Copy out everything from the start of the records down through the line with "1: (679, 453)", and put "upper-left" in place of "top-left". Leave everything else in those lines the same.

_INPUT RECORDS_:
⁂
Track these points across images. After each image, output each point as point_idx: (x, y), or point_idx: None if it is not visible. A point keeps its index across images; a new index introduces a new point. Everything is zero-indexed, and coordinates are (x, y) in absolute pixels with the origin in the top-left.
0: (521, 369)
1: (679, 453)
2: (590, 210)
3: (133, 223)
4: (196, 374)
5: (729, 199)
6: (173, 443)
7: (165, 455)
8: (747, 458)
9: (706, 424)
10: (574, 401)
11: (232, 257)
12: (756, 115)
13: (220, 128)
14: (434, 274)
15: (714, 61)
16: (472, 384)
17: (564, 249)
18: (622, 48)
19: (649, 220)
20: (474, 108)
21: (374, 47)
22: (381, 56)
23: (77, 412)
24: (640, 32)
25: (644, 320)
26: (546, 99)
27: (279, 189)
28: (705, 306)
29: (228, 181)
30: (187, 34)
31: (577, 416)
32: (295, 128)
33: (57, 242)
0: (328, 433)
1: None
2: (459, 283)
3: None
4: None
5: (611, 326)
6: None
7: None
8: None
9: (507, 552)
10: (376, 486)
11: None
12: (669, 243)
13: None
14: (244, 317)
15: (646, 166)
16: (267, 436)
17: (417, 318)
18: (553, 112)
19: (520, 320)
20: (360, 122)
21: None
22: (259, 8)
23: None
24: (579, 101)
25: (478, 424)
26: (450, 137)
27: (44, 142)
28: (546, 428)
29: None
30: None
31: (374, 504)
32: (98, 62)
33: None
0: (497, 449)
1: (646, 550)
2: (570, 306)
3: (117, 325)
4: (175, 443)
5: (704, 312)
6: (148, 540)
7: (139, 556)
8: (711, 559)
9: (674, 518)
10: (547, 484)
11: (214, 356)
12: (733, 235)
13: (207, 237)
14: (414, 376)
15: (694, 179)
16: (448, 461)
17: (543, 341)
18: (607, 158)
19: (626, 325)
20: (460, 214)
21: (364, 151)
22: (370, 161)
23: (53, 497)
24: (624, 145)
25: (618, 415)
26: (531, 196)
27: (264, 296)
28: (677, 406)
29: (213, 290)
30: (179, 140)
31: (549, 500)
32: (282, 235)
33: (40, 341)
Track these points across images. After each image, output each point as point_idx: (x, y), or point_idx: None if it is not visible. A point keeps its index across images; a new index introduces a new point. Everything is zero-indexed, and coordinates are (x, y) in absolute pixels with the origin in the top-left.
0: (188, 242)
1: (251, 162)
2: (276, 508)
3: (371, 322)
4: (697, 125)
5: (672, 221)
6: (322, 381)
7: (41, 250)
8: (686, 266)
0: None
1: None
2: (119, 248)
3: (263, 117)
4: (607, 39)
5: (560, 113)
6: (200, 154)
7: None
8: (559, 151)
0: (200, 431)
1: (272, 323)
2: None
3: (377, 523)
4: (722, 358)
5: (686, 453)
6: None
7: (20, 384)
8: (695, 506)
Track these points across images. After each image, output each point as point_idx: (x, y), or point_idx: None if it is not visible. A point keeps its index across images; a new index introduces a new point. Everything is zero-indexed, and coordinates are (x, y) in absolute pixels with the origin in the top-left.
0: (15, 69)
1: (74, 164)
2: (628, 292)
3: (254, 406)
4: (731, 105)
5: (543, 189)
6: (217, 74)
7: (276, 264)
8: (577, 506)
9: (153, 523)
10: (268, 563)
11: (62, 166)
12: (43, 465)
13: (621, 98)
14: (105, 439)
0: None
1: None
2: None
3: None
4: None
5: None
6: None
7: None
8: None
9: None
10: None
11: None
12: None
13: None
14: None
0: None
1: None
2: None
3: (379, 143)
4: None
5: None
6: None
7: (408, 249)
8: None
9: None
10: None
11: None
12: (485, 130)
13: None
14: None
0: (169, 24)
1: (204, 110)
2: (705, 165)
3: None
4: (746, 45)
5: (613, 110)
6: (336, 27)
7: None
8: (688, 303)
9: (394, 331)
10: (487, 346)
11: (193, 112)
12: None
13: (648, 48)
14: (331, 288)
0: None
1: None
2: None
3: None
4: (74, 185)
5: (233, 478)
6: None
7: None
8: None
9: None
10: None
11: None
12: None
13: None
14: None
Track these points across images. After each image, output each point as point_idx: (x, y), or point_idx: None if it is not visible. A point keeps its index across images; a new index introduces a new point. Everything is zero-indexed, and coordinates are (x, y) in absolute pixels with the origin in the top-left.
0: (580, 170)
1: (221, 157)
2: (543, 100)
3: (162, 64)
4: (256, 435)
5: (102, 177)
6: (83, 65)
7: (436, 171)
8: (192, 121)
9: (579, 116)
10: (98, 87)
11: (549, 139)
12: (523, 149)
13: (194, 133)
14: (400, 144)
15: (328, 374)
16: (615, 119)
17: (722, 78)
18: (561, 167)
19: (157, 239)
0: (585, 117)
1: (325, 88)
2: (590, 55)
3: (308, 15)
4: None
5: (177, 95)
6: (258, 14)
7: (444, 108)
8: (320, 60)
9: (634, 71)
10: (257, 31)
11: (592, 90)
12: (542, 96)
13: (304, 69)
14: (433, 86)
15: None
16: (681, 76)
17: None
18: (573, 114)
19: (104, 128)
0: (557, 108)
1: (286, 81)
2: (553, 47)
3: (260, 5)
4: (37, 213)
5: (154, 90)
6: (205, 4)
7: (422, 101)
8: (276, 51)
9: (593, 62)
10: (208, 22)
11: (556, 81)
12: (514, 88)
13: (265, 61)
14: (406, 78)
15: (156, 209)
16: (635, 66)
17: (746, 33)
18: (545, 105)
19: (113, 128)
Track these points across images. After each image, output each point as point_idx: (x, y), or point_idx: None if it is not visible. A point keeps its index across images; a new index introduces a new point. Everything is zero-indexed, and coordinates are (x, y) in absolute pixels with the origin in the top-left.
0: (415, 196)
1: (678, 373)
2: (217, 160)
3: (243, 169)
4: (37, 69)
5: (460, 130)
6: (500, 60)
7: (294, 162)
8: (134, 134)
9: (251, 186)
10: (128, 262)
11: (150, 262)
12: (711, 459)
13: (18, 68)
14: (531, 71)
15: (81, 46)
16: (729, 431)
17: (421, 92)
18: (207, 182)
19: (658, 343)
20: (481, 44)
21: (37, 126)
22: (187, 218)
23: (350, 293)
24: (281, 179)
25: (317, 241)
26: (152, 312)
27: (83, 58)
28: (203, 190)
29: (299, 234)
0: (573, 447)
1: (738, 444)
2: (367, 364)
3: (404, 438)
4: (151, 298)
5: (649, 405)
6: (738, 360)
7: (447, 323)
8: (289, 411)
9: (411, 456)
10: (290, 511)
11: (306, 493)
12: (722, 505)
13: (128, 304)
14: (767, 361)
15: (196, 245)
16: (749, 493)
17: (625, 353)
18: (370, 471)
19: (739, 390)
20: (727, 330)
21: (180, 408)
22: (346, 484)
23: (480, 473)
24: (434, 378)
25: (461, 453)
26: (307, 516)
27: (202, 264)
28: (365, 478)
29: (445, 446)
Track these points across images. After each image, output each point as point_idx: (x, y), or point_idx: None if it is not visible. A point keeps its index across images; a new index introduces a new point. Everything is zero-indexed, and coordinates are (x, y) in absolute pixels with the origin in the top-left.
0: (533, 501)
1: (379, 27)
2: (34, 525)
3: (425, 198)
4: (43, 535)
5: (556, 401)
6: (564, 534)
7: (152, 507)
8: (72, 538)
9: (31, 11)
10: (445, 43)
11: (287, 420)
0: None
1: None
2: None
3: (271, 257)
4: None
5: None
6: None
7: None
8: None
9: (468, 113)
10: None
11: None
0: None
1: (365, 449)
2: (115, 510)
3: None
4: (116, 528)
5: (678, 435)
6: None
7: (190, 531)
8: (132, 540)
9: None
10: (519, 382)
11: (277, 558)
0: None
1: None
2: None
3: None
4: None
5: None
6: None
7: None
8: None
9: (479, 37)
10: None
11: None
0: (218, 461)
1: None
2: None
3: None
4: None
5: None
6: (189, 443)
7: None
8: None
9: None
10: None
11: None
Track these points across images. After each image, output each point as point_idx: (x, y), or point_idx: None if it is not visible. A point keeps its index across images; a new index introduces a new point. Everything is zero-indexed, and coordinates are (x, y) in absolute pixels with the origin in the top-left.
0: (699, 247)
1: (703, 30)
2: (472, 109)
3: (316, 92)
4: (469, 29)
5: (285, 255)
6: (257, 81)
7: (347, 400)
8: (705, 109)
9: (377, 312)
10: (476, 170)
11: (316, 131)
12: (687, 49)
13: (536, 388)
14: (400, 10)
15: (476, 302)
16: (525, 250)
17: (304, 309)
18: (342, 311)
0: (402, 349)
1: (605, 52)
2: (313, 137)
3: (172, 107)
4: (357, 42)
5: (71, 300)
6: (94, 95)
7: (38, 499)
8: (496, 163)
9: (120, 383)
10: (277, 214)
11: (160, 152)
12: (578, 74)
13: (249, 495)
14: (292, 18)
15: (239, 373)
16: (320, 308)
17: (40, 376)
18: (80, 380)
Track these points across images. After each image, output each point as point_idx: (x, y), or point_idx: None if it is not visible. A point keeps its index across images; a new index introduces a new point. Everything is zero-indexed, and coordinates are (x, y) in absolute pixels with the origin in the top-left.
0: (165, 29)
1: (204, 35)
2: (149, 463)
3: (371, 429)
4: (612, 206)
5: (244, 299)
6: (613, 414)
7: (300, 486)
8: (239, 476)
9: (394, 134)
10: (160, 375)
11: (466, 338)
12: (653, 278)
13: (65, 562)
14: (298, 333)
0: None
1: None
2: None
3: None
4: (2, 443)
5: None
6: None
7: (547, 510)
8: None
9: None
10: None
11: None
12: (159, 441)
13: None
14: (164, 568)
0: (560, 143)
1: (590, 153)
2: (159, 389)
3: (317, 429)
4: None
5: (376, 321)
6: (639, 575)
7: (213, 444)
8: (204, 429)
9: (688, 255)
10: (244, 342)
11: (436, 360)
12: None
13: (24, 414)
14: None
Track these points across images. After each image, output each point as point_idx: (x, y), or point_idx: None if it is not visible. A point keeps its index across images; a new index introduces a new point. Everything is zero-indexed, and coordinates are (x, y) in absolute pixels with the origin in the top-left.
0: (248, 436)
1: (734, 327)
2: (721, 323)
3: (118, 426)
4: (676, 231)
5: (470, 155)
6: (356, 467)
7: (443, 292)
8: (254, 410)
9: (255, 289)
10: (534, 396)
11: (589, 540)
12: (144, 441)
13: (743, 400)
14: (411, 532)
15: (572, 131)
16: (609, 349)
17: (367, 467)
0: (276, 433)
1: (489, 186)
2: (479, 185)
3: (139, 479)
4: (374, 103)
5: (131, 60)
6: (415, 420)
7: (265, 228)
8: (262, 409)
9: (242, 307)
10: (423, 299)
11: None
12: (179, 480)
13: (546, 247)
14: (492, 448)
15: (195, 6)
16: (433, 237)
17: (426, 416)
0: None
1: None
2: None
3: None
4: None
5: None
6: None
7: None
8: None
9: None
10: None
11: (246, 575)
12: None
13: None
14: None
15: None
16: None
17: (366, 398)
⁂
_ANSWER IN FULL_:
Track these points across images. After each image, output each point as point_idx: (x, y), or point_idx: None if it is not visible. A point keeps its index across images; a new index introduces a new point. Everything is zero-indexed, and coordinates are (x, y) in absolute pixels with the origin in the upper-left.
0: (521, 369)
1: (679, 453)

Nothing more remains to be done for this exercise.